Counterinsurgency: Theory and Reality - Whittingham and Mitchell

Counterinsurgency: Theory and Reality - Whittingham and Mitchell

Rating
4
I learned so much from this book, but I really didn’t like it; if that makes any sense? I found the book very ‘hard going’. I also feel that the book didn’t live up to its promise; I think I was expecting more of an instruction manual than the historical review that I got. The book itself is a very slim volume of about 150 pages and the fact that it took me over 4 weeks to get through it speaks volumes. – Not good ones!

The authors are a pair of academics and the whole book reads like one big literature review. Frankly, the academic writing style bored the pants off me and brought back many painful memories of my own efforts at academic writings.

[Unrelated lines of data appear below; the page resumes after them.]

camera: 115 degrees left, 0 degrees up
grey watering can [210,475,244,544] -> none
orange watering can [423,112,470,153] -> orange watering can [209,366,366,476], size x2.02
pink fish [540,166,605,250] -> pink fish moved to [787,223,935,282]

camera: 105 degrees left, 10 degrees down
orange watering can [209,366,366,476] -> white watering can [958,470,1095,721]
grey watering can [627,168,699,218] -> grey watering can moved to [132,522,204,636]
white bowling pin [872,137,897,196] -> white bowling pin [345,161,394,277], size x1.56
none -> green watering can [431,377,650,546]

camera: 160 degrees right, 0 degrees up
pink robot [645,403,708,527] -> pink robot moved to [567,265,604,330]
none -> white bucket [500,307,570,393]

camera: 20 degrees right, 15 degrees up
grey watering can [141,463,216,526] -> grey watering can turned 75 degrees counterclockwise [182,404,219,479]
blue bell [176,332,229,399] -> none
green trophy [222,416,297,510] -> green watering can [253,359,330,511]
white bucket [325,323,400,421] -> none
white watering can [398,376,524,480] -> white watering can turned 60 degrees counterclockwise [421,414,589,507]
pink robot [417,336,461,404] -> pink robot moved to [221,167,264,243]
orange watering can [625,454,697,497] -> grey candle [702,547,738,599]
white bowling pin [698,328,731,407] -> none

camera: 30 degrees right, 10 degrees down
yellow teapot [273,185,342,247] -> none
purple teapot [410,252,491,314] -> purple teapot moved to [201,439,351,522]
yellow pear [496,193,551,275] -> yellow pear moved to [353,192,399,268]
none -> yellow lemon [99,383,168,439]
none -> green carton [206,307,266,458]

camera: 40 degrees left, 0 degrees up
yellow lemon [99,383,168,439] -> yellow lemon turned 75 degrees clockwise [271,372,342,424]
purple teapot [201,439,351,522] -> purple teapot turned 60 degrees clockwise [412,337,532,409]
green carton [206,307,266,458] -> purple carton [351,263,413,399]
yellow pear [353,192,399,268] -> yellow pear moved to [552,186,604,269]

OK, gripes out of the way let’s look at the positives. The introduction contained information that I wasn’t aware of and set the pace of how this was going to go. I’d read a few pages, feel bored, pull my iPad out and chase up the references. This is how I proceeded through the whole book; it was tedious and time-consuming. I didn’t like it, but it forced me to stop and think about what I was reading, rather than just ploughing on regardless. Maybe the authors knew what they were doing in writing it this way?

One of the first pieces of new knowledge I picked up was about the short-lived Special Night Squads (SNS); otherwise known as the ‘shock-troops’ of the British military and their use in the ’36 to ’39 Arab Revolt. Although I knew a little of the history of this era, I wasn’t even aware that we had, never mind used, such forces. The fact that the SNS only lasted a couple of years tells us that brutality wasn’t seen as the best tactic in this situation.

As you’d expect, the Irish troubles feature quite heavily in this volume with this being the longest continuous deployment of British troops ever. Again, there are some very interesting revelations, if you follow up on the references.

The book is about far more than just British efforts to recognise and control insurgencies, but it was these that interested me most, rather than the other featured incidents such as the American involvement in Vietnam or the French Algerian problems.

Throughout the book, the expression ‘winning hearts and minds’ kept appearing. This held particular interest to me because as a driver of change through the motor industry it was a phrase that I used very often. I wasn’t aware that the expression had its roots in insurgency suppression. Had I known this, many of the lectures and talks I gave might have been very different, a lot livelier and a damn sight more interesting. I guess resistance to change is resistance to change, whatever the situation!

Despite me not liking the book I’m going to award it 4 anchors, as it forced me on a quest to search and follow up on so many things, adding to my admittedly scant knowledge. It’s not a book for everyone and I suspect that a few will be rather miffed if they paid the £20 price tag for it.